Irão: Clérigo exige pena de morte para manifestantes e ameaça Trump
- 16/01/2026
O sermão - que ilustra o endurecimento da linha dura no seio da República Islâmica e que foi transmitido pela rádio estatal iraniana - foi acompanhado por gritos de apoio da assistência, como "hipócritas armados devem ser mortos".
As declarações surgem num contexto em que Trump estabeleceu como "linhas vermelhas" para uma eventual ação militar norte-americana a execução de manifestantes e o assassinato de civis pacíficos no Irão.
Nomeado pelo líder supremo, ayatollah Ali Khamenei, Khatami é membro da Assembleia de Peritos e do Conselho dos Guardiães, dois dos principais órgãos do sistema político iraniano.
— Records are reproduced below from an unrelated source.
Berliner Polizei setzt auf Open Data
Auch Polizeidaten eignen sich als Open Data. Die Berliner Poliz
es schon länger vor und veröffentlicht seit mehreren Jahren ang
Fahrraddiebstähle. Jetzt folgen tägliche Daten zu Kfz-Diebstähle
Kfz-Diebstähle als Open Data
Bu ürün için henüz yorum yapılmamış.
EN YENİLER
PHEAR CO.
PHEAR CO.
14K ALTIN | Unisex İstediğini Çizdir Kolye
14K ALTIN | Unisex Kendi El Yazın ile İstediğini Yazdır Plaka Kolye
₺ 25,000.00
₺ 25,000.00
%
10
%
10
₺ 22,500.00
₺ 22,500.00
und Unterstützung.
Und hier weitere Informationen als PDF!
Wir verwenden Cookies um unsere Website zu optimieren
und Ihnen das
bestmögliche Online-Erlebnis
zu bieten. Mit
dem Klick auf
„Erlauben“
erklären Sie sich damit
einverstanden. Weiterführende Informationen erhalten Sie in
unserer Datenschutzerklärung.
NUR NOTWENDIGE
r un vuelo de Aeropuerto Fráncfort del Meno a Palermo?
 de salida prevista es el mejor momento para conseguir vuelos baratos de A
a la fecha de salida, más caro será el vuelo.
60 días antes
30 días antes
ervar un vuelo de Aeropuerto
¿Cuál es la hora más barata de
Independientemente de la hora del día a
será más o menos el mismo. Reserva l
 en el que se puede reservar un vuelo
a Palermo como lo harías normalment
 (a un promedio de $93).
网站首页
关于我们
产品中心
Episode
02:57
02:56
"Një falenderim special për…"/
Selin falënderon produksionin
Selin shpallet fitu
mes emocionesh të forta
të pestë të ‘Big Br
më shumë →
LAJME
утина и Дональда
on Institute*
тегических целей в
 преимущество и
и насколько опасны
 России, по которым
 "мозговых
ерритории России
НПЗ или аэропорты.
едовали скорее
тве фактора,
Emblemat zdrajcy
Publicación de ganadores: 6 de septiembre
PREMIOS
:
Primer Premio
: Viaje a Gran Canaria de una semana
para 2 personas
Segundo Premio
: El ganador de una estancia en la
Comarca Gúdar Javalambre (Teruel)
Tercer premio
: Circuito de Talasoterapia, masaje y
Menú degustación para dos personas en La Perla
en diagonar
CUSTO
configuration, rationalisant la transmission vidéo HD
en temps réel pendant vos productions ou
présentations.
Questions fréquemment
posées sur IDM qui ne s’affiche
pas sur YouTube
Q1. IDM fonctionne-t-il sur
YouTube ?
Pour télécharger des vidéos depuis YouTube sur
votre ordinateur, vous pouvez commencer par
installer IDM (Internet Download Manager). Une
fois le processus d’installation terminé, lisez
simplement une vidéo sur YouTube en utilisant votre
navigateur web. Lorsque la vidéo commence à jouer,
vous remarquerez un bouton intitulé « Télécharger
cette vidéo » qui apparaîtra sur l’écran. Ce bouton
No sermão, o clérigo descreveu os manifestantes como "mordomos" do primeiro-ministro israelita, Benjamin Netanyahu, e como "soldados de Trump", afirmando que os protestos tinham como objetivo a "desintegração do país".
"Devem esperar uma dura vingança do sistema", defendeu Khatami, dirigindo-se a Trump e a Netanyahu, acrescentando que "americanos e sionistas não devem esperar paz".
As manifestações no Irão começaram a 28 de dezembro, motivadas pela crise económica e pelo colapso do rial, mas transformaram-se rapidamente em protestos que desafiam diretamente o regime teocrático.
O Governo iraniano cortou o acesso à Internet a 08 de janeiro e intensificou a repressão, que, segundo a organização Human Rights Activists, com sede nos Estados Unidos, já provocou pelo menos 2.677 mortos.
No sermão, Khatami apresentou também os primeiros números globais divulgados pelo regime sobre os danos materiais causados pelos protestos.
Segundo o clérigo, 350 mesquitas, 126 salas de oração e 20 outros locais sagrados foram danificados, assim como 80 residências de líderes religiosos responsáveis pelas orações de sexta-feira.
Khatami afirmou ainda que 400 hospitais, 106 ambulâncias, 71 veículos de bombeiros e outros 50 veículos de emergência sofreram danos, sublinhando a dimensão e a violência dos confrontos.
O responsável religioso apelou também à detenção de "todos os indivíduos que apoiem os manifestantes de qualquer forma".
Por ocupar funções oficiais, Khatami terá acesso direto a dados das autoridades, sendo interpretado que a divulgação destas informações num sermão público corresponde a uma forma indireta de comunicação oficial do regime, sem um pronunciamento formal do Governo.